╭─ DATA FOR THIS EXERCISE

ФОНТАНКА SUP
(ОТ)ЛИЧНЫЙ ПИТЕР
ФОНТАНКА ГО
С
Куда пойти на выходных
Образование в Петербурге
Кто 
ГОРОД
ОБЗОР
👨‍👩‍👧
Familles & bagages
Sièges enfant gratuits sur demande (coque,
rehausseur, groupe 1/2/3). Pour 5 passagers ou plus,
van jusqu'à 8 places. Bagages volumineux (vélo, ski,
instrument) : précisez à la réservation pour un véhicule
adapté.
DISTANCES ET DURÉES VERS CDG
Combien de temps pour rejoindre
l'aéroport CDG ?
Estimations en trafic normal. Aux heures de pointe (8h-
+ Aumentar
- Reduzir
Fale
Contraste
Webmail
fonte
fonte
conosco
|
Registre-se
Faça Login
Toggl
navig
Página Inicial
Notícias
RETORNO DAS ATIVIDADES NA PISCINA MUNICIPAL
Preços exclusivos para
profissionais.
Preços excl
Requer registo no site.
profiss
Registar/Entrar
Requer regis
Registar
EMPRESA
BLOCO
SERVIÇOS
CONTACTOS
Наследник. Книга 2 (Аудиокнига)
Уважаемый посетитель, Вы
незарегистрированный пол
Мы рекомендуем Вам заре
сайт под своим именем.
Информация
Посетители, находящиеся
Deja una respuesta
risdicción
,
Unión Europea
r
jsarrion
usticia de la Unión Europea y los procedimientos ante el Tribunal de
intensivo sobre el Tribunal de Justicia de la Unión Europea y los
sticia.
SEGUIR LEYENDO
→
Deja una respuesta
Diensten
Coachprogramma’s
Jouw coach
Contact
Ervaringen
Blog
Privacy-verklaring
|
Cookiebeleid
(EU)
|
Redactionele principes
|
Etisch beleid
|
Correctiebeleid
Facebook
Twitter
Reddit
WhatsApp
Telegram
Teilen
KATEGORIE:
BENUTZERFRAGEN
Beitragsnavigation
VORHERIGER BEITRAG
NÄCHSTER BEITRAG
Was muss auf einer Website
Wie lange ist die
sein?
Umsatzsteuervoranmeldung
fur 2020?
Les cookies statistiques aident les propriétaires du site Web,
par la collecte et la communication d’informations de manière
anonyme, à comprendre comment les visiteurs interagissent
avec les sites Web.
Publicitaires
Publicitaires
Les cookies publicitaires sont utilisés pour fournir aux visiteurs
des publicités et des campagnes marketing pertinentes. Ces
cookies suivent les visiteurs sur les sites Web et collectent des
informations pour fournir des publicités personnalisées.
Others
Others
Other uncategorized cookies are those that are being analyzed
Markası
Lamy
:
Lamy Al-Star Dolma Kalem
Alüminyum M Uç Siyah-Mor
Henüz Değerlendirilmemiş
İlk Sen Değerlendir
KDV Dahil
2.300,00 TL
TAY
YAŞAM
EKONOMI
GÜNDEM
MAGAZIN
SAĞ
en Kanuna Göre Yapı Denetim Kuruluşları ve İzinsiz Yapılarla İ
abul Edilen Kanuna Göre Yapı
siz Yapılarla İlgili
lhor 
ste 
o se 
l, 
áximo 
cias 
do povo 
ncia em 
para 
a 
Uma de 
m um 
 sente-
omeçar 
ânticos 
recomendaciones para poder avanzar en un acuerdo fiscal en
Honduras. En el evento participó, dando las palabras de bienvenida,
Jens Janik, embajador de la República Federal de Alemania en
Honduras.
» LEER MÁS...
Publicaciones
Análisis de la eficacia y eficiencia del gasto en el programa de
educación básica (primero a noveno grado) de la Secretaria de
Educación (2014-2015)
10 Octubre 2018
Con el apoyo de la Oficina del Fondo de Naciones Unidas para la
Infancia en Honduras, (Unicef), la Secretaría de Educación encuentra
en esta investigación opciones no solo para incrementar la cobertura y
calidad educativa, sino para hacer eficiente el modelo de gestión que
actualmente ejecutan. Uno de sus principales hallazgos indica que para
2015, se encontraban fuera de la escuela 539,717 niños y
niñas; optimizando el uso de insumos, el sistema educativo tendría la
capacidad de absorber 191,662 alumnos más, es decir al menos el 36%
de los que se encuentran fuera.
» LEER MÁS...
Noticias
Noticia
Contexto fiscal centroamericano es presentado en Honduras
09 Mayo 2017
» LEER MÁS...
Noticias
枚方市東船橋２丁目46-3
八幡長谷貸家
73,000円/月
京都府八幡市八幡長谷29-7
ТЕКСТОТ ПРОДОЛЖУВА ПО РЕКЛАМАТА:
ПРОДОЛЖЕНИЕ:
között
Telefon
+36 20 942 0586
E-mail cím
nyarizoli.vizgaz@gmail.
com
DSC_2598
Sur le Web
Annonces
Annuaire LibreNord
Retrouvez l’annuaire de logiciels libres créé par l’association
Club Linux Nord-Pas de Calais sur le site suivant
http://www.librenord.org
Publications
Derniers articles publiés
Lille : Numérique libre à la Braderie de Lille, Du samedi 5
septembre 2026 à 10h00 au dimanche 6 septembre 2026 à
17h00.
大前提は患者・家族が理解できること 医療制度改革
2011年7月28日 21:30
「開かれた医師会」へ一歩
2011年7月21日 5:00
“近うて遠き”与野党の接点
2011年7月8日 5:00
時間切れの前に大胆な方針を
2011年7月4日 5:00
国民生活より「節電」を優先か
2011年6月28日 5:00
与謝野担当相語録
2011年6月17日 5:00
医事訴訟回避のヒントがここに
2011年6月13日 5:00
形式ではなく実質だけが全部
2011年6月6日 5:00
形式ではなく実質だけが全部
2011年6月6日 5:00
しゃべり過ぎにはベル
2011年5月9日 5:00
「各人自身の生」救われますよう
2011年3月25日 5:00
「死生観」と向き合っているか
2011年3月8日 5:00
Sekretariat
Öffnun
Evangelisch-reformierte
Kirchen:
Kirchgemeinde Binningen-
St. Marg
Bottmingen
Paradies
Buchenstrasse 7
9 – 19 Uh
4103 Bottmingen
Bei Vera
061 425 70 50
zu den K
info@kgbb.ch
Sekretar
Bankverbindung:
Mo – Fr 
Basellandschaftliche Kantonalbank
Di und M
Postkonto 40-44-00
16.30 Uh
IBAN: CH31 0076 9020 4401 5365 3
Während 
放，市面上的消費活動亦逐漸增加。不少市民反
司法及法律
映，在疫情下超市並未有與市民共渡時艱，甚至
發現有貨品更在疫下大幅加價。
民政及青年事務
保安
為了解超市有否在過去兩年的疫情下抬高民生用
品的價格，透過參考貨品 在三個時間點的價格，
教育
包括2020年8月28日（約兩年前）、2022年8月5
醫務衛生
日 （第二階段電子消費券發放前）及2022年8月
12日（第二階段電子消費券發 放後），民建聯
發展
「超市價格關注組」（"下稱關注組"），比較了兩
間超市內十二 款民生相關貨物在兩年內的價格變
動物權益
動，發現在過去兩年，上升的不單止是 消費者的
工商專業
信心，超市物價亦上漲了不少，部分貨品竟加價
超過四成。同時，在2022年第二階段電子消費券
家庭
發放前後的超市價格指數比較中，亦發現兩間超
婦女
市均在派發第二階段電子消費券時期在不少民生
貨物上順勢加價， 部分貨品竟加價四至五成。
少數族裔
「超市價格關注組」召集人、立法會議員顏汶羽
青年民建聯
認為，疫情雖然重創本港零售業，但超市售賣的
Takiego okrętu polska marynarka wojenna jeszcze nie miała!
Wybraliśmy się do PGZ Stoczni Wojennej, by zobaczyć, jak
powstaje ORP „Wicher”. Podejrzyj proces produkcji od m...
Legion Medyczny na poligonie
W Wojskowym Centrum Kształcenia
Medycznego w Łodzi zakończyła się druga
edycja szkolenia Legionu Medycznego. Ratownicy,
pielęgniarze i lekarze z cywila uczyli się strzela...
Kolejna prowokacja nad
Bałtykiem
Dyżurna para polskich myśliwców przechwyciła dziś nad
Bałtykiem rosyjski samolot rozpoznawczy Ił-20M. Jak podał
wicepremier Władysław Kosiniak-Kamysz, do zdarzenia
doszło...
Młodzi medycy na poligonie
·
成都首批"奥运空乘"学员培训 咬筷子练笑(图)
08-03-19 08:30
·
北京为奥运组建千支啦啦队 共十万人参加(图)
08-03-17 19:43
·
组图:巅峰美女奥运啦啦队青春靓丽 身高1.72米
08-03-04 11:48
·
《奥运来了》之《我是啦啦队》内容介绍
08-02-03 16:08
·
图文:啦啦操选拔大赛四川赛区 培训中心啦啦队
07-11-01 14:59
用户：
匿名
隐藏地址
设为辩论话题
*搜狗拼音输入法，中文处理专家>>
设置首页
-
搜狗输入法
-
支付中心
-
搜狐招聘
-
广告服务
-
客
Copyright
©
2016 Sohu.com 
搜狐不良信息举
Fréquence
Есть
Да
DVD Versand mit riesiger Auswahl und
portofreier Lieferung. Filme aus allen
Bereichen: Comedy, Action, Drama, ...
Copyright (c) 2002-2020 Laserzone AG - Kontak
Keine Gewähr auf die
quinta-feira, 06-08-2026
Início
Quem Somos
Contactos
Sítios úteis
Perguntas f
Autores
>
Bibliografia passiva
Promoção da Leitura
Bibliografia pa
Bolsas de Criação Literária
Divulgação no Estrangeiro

╰─

DIRECTIONS FOR THIS TASK -
Take the line above containing "informations pour fournir", the line containing "2011年7月21日 5:00", and all lines in between, and copy them exactly without anything else.

ANSWER BOX -
informations pour fournir des publicités personnalisées.
Others
Others
Other uncategorized cookies are those that are being analyzed
Markası
Lamy
:
Lamy Al-Star Dolma Kalem
Alüminyum M Uç Siyah-Mor
Henüz Değerlendirilmemiş
İlk Sen Değerlendir
KDV Dahil
2.300,00 TL
TAY
YAŞAM
EKONOMI
GÜNDEM
MAGAZIN
SAĞ
en Kanuna Göre Yapı Denetim Kuruluşları ve İzinsiz Yapılarla İ
abul Edilen Kanuna Göre Yapı
siz Yapılarla İlgili
lhor 
ste 
o se 
l, 
áximo 
cias 
do povo 
ncia em 
para 
a 
Uma de 
m um 
 sente-
omeçar 
ânticos 
recomendaciones para poder avanzar en un acuerdo fiscal en
Honduras. En el evento participó, dando las palabras de bienvenida,
Jens Janik, embajador de la República Federal de Alemania en
Honduras.
» LEER MÁS...
Publicaciones
Análisis de la eficacia y eficiencia del gasto en el programa de
educación básica (primero a noveno grado) de la Secretaria de
Educación (2014-2015)
10 Octubre 2018
Con el apoyo de la Oficina del Fondo de Naciones Unidas para la
Infancia en Honduras, (Unicef), la Secretaría de Educación encuentra
en esta investigación opciones no solo para incrementar la cobertura y
calidad educativa, sino para hacer eficiente el modelo de gestión que
actualmente ejecutan. Uno de sus principales hallazgos indica que para
2015, se encontraban fuera de la escuela 539,717 niños y
niñas; optimizando el uso de insumos, el sistema educativo tendría la
capacidad de absorber 191,662 alumnos más, es decir al menos el 36%
de los que se encuentran fuera.
» LEER MÁS...
Noticias
Noticia
Contexto fiscal centroamericano es presentado en Honduras
09 Mayo 2017
» LEER MÁS...
Noticias
枚方市東船橋２丁目46-3
八幡長谷貸家
73,000円/月
京都府八幡市八幡長谷29-7
ТЕКСТОТ ПРОДОЛЖУВА ПО РЕКЛАМАТА:
ПРОДОЛЖЕНИЕ:
között
Telefon
+36 20 942 0586
E-mail cím
nyarizoli.vizgaz@gmail.
com
DSC_2598
Sur le Web
Annonces
Annuaire LibreNord
Retrouvez l’annuaire de logiciels libres créé par l’association
Club Linux Nord-Pas de Calais sur le site suivant
http://www.librenord.org
Publications
Derniers articles publiés
Lille : Numérique libre à la Braderie de Lille, Du samedi 5
septembre 2026 à 10h00 au dimanche 6 septembre 2026 à
17h00.
大前提は患者・家族が理解できること 医療制度改革
2011年7月28日 21:30
「開かれた医師会」へ一歩
2011年7月21日 5:00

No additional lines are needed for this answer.